## YOUR INSTRUCTIONS
Turn the rows into a JSON list of strings, one string per line and no blank lines. Begin at the line that has "region: South Carolina" and stop after the line that has "sub-region: Gunnedah".
** BEGIN SUPPLIED INFORMATION **
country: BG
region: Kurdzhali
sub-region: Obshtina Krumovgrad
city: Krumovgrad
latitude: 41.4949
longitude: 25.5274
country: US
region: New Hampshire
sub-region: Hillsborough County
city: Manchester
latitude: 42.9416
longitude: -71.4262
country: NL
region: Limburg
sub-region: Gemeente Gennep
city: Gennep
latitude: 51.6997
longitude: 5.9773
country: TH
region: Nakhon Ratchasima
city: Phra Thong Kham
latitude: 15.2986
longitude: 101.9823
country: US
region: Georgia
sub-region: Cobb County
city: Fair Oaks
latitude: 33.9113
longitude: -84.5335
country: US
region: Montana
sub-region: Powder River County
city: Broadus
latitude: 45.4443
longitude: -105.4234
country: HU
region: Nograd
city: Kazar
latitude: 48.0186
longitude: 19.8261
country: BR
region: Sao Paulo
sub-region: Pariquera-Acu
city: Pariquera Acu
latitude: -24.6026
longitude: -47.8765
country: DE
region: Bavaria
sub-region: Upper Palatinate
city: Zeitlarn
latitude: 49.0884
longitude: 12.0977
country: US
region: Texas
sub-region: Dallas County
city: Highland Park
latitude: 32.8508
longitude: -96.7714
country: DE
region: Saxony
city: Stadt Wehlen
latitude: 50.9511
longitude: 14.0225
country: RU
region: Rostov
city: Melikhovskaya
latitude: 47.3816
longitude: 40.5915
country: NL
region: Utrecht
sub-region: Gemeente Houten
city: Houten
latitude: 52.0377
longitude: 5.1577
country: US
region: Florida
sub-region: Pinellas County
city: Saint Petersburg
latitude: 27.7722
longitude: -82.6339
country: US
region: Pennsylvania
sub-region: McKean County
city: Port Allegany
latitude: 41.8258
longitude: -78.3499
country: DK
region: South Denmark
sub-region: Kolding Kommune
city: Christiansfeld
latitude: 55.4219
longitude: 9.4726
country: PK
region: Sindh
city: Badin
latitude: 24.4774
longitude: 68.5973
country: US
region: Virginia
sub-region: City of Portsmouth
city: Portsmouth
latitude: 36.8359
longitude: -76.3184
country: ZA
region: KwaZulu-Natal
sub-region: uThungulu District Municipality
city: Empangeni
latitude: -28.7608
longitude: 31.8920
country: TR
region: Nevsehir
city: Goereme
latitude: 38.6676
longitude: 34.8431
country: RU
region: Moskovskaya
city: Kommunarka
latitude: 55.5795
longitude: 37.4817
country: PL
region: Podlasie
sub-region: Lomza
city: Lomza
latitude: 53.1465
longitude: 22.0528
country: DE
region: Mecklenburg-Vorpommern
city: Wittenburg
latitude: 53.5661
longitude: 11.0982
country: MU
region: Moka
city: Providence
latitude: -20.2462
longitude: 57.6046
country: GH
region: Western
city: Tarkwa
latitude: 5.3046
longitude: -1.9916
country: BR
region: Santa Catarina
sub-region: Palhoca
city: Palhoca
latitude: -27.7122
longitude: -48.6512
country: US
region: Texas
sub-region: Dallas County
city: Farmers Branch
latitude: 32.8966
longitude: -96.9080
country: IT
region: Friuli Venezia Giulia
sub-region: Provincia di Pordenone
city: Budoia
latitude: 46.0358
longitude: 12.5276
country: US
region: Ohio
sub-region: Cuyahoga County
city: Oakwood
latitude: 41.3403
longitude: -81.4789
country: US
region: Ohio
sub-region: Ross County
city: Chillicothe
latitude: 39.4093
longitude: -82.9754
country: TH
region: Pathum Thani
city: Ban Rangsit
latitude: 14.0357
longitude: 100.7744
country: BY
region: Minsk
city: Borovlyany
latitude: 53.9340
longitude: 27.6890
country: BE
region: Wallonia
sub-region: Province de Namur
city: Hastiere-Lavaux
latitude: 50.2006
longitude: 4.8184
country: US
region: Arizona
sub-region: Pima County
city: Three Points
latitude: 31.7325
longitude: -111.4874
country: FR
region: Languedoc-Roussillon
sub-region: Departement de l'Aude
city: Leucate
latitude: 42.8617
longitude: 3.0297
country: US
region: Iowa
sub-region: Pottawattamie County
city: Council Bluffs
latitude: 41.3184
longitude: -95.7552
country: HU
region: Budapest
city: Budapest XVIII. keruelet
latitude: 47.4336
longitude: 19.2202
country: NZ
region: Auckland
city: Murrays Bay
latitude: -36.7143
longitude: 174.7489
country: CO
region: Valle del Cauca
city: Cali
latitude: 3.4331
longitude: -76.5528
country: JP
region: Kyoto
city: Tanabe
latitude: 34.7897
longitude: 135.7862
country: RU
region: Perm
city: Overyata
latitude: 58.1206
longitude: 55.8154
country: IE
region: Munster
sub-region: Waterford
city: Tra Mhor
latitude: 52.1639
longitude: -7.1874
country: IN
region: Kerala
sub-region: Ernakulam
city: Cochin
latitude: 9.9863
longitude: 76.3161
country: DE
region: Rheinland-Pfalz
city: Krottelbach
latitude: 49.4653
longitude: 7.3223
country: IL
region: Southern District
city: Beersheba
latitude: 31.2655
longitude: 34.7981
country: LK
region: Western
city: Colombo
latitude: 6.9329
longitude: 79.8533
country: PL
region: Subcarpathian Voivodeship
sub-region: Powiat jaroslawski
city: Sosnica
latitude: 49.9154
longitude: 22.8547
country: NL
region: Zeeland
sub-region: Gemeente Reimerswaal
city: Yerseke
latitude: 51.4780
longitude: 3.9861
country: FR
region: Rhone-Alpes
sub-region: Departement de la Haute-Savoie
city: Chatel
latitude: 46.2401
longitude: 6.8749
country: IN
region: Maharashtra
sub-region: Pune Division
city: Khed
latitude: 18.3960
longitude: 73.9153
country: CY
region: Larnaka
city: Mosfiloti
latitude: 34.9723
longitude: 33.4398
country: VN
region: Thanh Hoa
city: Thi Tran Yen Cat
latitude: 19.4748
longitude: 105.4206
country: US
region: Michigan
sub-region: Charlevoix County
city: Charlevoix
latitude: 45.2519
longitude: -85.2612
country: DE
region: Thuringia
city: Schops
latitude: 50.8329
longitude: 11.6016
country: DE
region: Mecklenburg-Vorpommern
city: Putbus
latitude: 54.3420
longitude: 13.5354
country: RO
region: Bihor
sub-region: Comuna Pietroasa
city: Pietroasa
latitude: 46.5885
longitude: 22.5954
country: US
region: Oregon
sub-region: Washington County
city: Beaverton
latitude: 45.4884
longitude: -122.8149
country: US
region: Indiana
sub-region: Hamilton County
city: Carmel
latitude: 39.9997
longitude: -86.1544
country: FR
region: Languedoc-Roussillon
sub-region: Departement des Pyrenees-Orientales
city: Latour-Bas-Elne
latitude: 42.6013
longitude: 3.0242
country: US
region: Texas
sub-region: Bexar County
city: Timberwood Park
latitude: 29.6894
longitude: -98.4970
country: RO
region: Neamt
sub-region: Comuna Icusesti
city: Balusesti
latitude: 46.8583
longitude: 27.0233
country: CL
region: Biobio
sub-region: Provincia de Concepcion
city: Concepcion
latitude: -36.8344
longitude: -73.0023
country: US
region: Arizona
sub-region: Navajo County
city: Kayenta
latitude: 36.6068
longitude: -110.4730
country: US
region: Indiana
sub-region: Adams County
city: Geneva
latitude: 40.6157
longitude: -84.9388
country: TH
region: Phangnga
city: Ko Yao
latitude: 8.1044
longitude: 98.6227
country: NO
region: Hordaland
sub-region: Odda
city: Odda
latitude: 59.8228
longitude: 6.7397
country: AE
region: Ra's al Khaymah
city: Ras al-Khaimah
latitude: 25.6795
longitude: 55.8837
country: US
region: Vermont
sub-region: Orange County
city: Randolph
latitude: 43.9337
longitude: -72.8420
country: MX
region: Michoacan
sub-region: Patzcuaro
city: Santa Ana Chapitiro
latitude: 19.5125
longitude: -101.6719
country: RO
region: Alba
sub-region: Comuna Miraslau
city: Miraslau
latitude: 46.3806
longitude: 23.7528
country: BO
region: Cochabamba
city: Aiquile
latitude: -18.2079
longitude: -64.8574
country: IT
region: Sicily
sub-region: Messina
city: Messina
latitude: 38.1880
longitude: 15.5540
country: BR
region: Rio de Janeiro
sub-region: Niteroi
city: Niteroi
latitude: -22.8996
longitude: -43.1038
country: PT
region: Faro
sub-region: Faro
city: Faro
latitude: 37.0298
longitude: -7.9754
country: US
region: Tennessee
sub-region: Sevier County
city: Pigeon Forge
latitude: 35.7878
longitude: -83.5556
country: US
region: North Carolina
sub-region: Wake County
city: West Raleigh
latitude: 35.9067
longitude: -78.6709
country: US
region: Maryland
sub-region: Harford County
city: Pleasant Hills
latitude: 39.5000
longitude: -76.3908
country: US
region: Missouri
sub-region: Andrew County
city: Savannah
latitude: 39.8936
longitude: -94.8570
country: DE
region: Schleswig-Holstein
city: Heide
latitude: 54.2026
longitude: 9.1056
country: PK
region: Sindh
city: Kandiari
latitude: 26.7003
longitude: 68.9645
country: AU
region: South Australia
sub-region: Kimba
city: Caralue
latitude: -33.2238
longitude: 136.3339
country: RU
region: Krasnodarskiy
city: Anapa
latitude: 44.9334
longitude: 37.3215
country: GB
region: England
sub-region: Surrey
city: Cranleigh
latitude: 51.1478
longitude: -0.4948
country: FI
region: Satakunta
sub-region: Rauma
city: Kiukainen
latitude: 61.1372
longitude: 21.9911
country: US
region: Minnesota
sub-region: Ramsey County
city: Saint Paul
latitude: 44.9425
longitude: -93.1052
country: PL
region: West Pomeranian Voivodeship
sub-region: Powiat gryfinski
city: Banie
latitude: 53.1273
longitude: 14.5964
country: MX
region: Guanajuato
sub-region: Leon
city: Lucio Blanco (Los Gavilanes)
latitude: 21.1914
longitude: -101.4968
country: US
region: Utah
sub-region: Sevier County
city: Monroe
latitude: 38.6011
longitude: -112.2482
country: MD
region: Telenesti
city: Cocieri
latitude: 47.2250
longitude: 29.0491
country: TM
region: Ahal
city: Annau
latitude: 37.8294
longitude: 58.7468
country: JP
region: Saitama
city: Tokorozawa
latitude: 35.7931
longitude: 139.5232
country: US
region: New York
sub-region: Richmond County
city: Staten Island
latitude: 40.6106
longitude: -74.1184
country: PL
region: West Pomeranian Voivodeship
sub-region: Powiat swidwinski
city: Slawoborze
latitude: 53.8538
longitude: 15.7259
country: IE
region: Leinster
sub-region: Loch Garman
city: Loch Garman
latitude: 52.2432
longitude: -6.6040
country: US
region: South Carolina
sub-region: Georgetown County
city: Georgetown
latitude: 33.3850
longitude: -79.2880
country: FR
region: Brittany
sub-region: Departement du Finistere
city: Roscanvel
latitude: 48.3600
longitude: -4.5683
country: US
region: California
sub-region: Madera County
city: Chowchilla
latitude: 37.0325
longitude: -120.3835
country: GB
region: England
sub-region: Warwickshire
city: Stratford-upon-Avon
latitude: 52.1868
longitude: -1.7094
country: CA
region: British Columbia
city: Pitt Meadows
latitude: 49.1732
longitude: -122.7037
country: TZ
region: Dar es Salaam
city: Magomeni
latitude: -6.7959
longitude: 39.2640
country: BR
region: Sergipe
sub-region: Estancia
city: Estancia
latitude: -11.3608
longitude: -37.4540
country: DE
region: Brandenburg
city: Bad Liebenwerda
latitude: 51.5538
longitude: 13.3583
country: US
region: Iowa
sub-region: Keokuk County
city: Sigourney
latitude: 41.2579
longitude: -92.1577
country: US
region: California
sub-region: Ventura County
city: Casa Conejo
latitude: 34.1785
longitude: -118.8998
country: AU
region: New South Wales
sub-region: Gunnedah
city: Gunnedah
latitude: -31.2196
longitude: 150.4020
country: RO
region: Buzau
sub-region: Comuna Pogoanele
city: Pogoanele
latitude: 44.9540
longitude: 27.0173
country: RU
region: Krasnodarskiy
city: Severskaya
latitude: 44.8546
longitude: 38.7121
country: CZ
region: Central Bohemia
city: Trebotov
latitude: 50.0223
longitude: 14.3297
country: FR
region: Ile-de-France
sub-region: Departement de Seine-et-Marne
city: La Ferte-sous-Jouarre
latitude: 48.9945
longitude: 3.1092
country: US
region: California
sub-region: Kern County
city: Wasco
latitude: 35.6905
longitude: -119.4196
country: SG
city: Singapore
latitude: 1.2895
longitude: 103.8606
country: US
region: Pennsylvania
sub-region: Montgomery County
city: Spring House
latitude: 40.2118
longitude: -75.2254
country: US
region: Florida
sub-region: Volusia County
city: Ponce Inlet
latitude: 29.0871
** END SUPPLIED INFORMATION **
## RESPONSE FOR THIS EXERCISE
[
  "region: South Carolina",
  "sub-region: Georgetown County",
  "city: Georgetown",
  "latitude: 33.3850",
  "longitude: -79.2880",
  "country: FR",
  "region: Brittany",
  "sub-region: Departement du Finistere",
  "city: Roscanvel",
  "latitude: 48.3600",
  "longitude: -4.5683",
  "country: US",
  "region: California",
  "sub-region: Madera County",
  "city: Chowchilla",
  "latitude: 37.0325",
  "longitude: -120.3835",
  "country: GB",
  "region: England",
  "sub-region: Warwickshire",
  "city: Stratford-upon-Avon",
  "latitude: 52.1868",
  "longitude: -1.7094",
  "country: CA",
  "region: British Columbia",
  "city: Pitt Meadows",
  "latitude: 49.1732",
  "longitude: -122.7037",
  "country: TZ",
  "region: Dar es Salaam",
  "city: Magomeni",
  "latitude: -6.7959",
  "longitude: 39.2640",
  "country: BR",
  "region: Sergipe",
  "sub-region: Estancia",
  "city: Estancia",
  "latitude: -11.3608",
  "longitude: -37.4540",
  "country: DE",
  "region: Brandenburg",
  "city: Bad Liebenwerda",
  "latitude: 51.5538",
  "longitude: 13.3583",
  "country: US",
  "region: Iowa",
  "sub-region: Keokuk County",
  "city: Sigourney",
  "latitude: 41.2579",
  "longitude: -92.1577",
  "country: US",
  "region: California",
  "sub-region: Ventura County",
  "city: Casa Conejo",
  "latitude: 34.1785",
  "longitude: -118.8998",
  "country: AU",
  "region: New South Wales",
  "sub-region: Gunnedah"
]